## [Collected data]
════════════════════
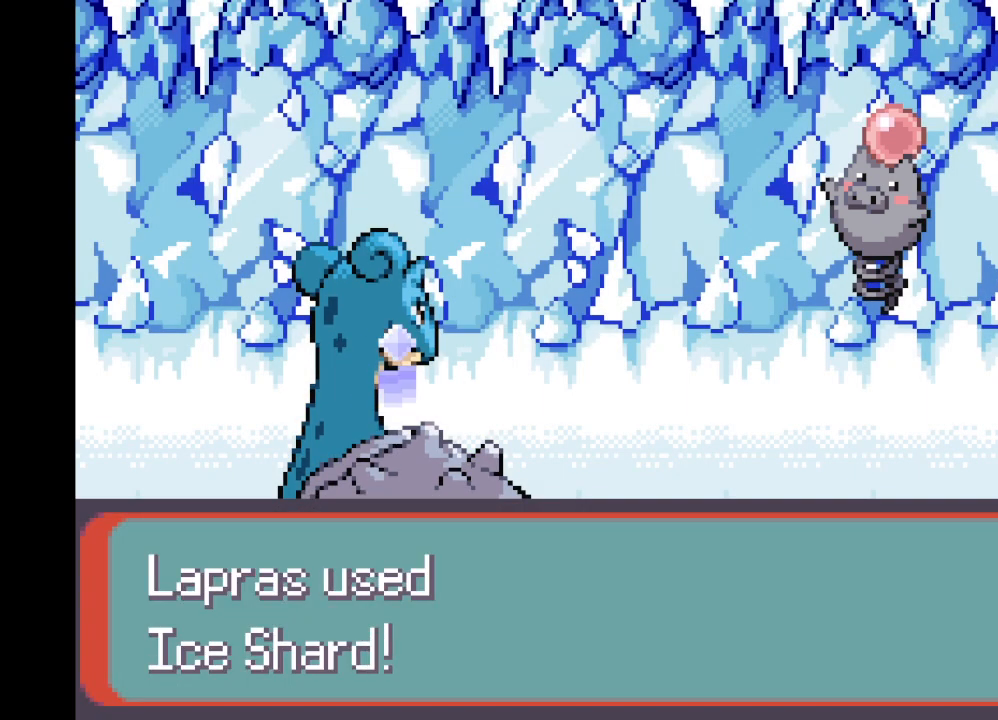
{"buttons": [], "left_stick": "center", "right_stick": "center", "events": [[125, "B", "up"], [208, "B", "down"], [333, "B", "up"]]}
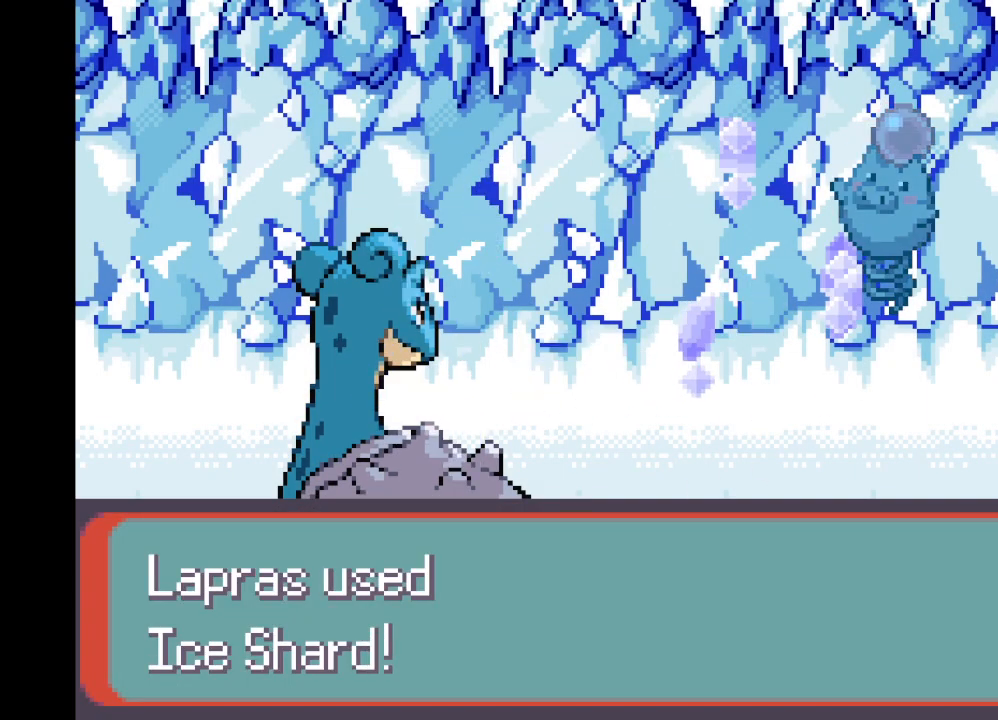
{"buttons": [], "left_stick": "center", "right_stick": "center", "events": [[250, "B", "down"], [375, "B", "up"]]}
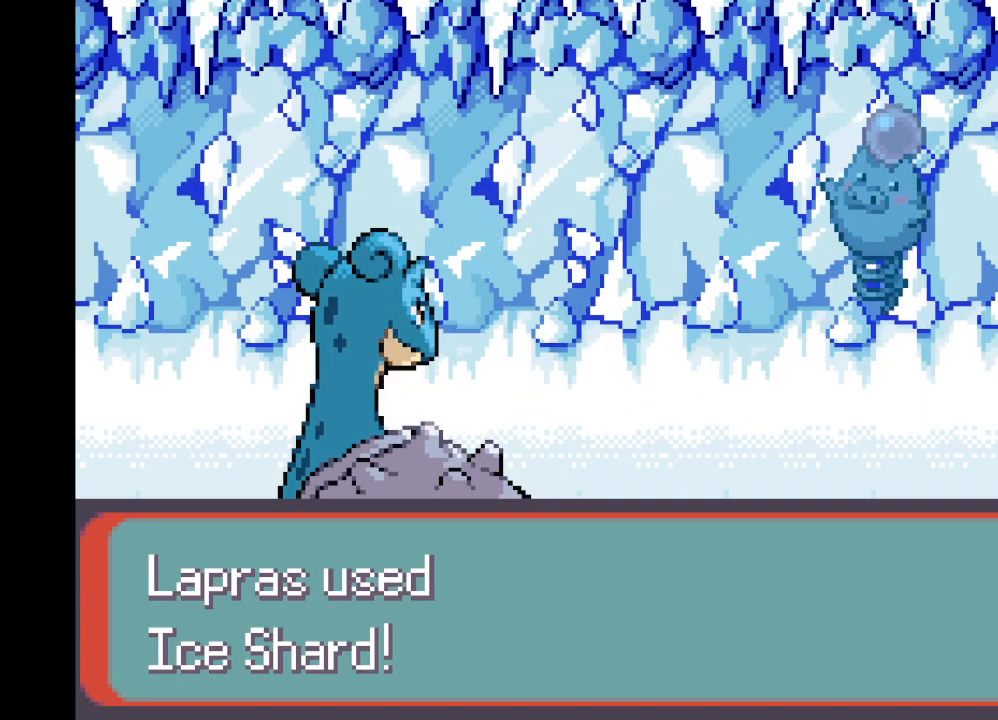
{"buttons": [], "left_stick": "center", "right_stick": "center", "events": [[41, "B", "down"], [166, "B", "up"], [333, "B", "down"], [500, "B", "up"]]}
════════════════════
## [Task description]
From the data above, write out everything exactly except the pictures.

## [Worked solution]
{"buttons": [], "left_stick": "center", "right_stick": "center", "events": [[125, "B", "up"], [208, "B", "down"], [333, "B", "up"]]}
{"buttons": [], "left_stick": "center", "right_stick": "center", "events": [[250, "B", "down"], [375, "B", "up"]]}
{"buttons": [], "left_stick": "center", "right_stick": "center", "events": [[41, "B", "down"], [166, "B", "up"], [333, "B", "down"], [500, "B", "up"]]}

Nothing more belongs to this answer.